(Records provided Opens)

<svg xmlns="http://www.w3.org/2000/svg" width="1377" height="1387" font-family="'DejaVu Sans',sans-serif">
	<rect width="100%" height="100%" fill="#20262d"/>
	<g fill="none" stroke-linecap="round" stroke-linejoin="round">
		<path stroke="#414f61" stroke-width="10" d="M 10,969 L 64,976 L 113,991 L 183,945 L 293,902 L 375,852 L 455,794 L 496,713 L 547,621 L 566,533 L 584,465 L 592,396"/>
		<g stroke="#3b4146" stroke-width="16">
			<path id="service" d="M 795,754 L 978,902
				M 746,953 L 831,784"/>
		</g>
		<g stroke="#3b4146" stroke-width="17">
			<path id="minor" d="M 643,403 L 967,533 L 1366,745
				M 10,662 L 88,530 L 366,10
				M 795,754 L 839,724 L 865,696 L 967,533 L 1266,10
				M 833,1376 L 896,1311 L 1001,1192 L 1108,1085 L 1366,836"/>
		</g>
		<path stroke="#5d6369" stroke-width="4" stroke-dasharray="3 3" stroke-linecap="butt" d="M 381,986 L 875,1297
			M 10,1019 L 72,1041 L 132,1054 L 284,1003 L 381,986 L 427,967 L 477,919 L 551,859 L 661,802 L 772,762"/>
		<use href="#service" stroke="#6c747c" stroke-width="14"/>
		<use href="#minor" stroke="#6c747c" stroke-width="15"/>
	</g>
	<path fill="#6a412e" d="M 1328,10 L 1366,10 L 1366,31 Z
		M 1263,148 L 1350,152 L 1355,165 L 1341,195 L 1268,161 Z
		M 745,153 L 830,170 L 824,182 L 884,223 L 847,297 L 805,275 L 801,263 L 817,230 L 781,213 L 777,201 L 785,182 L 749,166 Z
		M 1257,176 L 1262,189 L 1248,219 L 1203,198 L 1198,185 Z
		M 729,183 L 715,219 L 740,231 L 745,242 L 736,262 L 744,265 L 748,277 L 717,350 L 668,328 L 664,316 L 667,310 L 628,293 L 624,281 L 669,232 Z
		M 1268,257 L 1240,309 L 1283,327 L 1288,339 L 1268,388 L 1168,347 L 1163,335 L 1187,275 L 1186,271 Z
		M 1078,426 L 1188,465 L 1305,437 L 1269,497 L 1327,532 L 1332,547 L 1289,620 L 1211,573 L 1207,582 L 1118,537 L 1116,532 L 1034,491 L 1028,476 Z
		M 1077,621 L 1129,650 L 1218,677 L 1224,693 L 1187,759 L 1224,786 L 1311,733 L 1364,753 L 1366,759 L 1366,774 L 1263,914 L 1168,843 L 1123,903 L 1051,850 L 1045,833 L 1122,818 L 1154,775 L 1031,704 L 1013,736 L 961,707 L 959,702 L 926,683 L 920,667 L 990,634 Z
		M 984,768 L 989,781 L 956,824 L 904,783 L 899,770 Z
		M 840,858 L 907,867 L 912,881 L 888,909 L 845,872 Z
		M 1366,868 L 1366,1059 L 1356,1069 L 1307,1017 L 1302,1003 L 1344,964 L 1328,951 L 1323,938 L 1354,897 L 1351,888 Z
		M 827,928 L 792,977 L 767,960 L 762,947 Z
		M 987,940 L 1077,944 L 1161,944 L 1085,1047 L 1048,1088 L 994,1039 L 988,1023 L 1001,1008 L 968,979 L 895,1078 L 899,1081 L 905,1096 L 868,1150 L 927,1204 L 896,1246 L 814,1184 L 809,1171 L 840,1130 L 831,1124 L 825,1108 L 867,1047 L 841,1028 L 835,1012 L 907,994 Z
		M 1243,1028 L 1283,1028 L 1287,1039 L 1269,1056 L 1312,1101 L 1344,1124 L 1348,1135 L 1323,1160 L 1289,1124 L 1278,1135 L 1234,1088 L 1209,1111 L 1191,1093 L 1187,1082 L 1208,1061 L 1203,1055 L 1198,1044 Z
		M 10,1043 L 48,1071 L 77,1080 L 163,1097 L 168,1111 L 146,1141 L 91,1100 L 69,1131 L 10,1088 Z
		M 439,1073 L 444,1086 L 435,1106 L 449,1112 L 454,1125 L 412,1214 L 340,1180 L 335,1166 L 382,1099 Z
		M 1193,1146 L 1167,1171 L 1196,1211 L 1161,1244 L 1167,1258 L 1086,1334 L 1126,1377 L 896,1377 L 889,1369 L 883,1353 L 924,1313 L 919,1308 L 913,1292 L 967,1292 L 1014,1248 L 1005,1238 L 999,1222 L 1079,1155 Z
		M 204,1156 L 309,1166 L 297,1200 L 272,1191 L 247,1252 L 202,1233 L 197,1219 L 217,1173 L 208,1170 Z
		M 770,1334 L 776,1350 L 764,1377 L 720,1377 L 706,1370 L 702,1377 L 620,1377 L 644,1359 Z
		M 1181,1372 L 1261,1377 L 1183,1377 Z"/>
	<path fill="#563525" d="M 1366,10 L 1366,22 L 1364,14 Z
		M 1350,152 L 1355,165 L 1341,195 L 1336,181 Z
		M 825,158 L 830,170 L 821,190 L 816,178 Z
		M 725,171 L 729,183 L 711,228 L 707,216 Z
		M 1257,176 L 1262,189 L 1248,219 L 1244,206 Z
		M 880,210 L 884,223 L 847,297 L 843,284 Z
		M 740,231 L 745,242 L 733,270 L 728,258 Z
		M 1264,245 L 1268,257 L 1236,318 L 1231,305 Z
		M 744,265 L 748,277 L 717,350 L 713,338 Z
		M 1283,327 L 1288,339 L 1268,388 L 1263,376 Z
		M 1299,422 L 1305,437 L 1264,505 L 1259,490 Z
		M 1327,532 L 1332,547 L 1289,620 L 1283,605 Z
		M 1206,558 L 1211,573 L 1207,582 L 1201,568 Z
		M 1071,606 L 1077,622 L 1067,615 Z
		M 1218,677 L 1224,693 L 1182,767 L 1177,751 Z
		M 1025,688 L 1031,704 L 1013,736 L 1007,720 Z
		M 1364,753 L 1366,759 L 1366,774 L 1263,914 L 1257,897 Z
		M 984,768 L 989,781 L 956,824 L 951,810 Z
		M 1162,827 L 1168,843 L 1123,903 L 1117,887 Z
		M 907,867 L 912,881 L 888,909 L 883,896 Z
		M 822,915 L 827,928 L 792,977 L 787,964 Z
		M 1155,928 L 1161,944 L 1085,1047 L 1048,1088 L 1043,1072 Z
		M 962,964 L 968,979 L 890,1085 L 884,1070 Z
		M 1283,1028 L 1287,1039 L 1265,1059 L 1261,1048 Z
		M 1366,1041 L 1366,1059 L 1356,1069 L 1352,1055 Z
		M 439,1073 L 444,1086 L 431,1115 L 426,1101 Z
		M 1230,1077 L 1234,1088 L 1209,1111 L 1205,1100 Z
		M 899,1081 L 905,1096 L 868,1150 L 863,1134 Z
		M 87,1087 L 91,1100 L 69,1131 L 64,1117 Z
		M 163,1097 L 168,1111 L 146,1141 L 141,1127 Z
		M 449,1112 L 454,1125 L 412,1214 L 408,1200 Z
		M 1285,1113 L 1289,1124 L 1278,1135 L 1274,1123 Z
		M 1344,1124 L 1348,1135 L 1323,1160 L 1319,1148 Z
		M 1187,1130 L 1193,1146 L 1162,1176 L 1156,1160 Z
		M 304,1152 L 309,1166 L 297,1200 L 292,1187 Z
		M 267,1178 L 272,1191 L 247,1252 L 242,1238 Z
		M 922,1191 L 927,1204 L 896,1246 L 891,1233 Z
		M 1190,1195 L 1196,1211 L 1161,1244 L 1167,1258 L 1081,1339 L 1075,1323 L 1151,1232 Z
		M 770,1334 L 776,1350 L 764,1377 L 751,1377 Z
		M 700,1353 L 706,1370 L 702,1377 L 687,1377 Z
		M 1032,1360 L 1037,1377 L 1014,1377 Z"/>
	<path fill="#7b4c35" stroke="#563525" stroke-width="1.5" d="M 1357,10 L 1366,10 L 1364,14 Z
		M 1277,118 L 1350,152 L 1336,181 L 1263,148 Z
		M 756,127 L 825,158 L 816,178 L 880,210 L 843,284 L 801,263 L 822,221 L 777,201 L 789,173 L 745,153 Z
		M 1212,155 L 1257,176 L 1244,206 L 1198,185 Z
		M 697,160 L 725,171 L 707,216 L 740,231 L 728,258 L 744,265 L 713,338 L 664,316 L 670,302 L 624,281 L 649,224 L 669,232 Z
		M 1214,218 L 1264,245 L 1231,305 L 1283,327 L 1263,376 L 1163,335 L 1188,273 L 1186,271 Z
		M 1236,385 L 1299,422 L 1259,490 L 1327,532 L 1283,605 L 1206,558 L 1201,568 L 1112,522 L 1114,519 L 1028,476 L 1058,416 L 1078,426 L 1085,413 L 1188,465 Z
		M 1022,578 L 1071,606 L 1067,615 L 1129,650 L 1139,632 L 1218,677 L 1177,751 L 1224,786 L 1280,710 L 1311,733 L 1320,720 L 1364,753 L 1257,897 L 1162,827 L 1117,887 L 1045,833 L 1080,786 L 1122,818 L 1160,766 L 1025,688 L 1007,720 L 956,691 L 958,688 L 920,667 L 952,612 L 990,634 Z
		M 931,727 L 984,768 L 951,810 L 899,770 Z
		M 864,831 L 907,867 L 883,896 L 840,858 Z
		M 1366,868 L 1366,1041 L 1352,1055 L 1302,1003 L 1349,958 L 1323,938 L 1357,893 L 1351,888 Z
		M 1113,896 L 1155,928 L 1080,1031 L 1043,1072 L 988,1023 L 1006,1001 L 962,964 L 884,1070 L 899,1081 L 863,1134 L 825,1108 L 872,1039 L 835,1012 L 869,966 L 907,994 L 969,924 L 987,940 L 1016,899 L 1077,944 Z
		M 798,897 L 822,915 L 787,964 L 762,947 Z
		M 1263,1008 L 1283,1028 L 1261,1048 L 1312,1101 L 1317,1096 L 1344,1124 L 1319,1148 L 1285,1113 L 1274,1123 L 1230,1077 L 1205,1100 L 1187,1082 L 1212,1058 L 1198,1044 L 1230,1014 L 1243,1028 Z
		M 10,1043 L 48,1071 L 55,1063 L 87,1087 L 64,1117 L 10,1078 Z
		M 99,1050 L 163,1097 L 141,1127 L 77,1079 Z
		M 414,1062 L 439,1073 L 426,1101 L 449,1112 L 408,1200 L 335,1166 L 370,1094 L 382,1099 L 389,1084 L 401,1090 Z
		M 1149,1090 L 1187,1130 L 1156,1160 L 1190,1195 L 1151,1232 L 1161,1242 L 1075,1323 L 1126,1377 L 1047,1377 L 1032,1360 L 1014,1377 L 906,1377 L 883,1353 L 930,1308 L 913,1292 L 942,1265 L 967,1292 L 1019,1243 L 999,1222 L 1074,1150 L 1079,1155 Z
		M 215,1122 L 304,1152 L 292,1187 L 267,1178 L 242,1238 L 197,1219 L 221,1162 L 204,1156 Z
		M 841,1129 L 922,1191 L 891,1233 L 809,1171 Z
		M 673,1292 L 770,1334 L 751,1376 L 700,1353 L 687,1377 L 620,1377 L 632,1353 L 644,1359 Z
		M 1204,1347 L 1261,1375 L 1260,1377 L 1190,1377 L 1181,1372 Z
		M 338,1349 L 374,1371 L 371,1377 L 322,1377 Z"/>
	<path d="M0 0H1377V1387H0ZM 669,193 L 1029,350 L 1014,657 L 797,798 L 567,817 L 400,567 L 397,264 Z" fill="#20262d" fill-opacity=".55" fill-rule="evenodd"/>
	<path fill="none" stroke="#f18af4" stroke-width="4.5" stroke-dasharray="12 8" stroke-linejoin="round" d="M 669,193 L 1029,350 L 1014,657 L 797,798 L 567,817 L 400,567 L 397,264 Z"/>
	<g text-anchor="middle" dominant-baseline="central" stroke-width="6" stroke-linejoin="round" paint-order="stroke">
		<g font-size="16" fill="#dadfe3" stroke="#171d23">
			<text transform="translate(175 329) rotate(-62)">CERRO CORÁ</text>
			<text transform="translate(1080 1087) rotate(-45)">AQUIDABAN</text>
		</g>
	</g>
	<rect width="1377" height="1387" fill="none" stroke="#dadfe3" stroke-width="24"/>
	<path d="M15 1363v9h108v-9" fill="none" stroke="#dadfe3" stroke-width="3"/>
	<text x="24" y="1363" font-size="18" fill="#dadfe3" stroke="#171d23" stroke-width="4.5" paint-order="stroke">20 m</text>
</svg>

(Records provided Closes)

**Description of the task:**
Starting at the line where "M 338,1349 L" appears, write out every line exactly as it stands until the listing ends, and add nothing.

**Reply to the exercise:**
		M 338,1349 L 374,1371 L 371,1377 L 322,1377 Z"/>
	<path d="M0 0H1377V1387H0ZM 669,193 L 1029,350 L 1014,657 L 797,798 L 567,817 L 400,567 L 397,264 Z" fill="#20262d" fill-opacity=".55" fill-rule="evenodd"/>
	<path fill="none" stroke="#f18af4" stroke-width="4.5" stroke-dasharray="12 8" stroke-linejoin="round" d="M 669,193 L 1029,350 L 1014,657 L 797,798 L 567,817 L 400,567 L 397,264 Z"/>
	<g text-anchor="middle" dominant-baseline="central" stroke-width="6" stroke-linejoin="round" paint-order="stroke">
		<g font-size="16" fill="#dadfe3" stroke="#171d23">
			<text transform="translate(175 329) rotate(-62)">CERRO CORÁ</text>
			<text transform="translate(1080 1087) rotate(-45)">AQUIDABAN</text>
		</g>
	</g>
	<rect width="1377" height="1387" fill="none" stroke="#dadfe3" stroke-width="24"/>
	<path d="M15 1363v9h108v-9" fill="none" stroke="#dadfe3" stroke-width="3"/>
	<text x="24" y="1363" font-size="18" fill="#dadfe3" stroke="#171d23" stroke-width="4.5" paint-order="stroke">20 m</text>
</svg>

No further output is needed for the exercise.